##### Record excerpts

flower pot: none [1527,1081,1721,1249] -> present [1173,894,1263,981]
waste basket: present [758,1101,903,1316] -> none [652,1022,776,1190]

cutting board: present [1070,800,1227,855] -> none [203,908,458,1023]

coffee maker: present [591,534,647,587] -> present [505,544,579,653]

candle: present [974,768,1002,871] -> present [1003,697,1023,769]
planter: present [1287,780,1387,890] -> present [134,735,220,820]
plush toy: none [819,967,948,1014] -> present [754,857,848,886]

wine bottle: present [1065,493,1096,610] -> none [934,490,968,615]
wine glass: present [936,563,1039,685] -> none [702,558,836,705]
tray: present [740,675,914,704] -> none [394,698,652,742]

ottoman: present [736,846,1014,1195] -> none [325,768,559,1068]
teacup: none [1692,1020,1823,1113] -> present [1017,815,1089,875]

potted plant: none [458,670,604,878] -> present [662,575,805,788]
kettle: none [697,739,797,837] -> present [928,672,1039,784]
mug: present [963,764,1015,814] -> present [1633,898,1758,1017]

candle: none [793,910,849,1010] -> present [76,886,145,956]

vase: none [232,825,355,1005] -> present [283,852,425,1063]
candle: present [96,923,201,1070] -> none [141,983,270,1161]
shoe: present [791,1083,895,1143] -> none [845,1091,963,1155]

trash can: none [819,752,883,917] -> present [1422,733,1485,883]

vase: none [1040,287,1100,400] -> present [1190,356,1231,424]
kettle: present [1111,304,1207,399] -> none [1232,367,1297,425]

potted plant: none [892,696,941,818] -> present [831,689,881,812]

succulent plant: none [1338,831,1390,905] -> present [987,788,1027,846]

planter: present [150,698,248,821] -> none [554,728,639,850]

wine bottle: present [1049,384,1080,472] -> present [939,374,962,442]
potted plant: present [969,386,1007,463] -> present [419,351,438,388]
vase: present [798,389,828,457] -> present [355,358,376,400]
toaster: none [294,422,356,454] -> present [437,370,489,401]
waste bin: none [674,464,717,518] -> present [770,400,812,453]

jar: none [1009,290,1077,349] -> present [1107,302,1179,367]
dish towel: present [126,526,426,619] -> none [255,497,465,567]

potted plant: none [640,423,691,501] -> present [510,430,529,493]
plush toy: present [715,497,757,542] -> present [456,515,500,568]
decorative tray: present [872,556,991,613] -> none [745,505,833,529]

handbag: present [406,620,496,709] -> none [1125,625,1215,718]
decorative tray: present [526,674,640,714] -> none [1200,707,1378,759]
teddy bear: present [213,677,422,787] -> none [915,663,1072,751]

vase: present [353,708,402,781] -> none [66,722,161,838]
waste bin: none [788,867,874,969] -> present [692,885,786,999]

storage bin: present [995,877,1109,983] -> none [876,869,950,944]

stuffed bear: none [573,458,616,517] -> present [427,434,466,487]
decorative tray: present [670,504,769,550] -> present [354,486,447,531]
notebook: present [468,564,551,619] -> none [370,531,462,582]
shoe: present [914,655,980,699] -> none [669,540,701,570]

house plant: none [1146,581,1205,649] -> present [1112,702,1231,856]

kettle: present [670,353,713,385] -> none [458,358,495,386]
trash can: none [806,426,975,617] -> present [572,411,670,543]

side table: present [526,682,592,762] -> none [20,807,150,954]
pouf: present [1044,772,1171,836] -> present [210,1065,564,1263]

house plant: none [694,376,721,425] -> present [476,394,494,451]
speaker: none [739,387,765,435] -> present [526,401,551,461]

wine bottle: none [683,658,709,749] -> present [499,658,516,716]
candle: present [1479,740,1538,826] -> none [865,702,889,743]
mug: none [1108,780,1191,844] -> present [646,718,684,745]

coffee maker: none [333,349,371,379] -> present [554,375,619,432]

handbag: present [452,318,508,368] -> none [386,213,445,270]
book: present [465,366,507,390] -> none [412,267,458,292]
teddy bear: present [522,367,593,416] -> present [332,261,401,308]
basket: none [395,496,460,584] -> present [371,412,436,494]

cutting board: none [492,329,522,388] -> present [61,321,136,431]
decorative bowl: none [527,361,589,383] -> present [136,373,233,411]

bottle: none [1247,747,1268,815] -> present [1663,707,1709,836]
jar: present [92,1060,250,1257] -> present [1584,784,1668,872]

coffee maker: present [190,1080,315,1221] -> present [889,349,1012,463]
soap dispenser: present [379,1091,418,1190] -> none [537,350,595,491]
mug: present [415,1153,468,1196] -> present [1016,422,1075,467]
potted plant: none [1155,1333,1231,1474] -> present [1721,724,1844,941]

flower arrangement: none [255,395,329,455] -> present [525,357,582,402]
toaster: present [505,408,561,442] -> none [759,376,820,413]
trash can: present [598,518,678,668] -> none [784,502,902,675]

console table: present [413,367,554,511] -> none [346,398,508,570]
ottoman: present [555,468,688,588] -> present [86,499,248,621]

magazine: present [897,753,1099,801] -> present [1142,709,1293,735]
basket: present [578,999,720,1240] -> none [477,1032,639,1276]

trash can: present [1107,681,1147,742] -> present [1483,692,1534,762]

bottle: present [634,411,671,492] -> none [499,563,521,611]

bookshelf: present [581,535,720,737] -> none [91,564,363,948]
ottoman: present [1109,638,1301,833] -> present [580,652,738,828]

##########

Every line of the listing above that includes "bear" should be copied out.

teddy bear: present [213,677,422,787] -> none [915,663,1072,751]
stuffed bear: none [573,458,616,517] -> present [427,434,466,487]
teddy bear: present [522,367,593,416] -> present [332,261,401,308]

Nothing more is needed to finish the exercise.